## [THE PROBLEM]
Tell how many lines in the data below include the word "exposure". The answer is the number only.

[EXERCISE INPUTS — start]

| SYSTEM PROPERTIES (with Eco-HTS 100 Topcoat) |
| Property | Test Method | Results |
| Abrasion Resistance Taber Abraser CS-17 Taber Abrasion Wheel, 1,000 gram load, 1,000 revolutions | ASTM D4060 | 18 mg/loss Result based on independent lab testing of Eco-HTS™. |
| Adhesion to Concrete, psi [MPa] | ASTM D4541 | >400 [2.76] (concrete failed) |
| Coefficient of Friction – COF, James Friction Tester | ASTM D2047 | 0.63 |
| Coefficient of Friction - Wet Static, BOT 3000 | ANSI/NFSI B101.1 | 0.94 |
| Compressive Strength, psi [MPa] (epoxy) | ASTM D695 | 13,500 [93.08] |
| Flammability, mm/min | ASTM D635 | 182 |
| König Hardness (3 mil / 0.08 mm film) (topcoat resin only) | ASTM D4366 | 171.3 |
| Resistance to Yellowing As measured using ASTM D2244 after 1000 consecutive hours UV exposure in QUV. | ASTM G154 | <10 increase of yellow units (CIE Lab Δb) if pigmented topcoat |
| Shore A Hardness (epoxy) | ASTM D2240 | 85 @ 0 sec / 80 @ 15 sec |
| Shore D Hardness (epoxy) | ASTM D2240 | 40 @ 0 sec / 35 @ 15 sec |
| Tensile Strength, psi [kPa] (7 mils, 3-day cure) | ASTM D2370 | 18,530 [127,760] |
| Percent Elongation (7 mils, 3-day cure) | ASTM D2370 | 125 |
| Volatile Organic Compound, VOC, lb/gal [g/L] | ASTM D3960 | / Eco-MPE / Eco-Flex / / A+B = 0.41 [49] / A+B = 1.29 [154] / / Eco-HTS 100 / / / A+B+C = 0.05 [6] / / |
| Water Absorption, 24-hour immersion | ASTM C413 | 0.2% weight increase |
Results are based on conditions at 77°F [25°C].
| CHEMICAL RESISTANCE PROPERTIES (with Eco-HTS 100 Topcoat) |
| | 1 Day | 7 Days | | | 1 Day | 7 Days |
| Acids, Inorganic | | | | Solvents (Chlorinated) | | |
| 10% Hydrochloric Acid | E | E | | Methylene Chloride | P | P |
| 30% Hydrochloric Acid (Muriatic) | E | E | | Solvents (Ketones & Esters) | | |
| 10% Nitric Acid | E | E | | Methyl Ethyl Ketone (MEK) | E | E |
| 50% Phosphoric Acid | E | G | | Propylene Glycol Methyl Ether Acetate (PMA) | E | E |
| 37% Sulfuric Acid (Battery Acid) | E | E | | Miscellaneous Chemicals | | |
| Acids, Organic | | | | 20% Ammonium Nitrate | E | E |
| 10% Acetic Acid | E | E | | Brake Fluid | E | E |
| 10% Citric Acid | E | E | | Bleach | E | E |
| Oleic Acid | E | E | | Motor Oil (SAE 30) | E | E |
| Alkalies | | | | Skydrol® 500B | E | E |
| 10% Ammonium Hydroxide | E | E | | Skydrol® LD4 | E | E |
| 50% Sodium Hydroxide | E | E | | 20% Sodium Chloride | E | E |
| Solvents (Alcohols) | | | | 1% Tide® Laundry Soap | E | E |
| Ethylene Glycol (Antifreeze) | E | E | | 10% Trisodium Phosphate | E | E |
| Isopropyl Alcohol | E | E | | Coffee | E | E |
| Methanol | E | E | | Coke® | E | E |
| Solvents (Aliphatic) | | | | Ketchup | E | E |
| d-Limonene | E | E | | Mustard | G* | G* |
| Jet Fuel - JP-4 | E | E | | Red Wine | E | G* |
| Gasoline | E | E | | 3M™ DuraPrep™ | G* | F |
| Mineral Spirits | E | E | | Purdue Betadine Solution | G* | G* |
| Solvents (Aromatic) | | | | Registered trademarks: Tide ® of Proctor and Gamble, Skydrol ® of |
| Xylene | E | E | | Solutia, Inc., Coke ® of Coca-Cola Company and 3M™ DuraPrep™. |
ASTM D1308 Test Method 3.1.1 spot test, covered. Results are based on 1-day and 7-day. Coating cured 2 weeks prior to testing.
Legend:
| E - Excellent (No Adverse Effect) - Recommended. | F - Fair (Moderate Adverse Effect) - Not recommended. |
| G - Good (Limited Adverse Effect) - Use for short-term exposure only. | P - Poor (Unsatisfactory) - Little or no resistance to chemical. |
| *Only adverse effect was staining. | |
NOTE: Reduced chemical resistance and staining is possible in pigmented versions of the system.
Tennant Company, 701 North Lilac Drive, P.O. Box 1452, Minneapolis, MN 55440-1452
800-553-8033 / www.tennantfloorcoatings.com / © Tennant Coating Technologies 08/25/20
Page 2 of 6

[EXERCISE INPUTS — finish]

## [EXERCISE SOLUTION]
2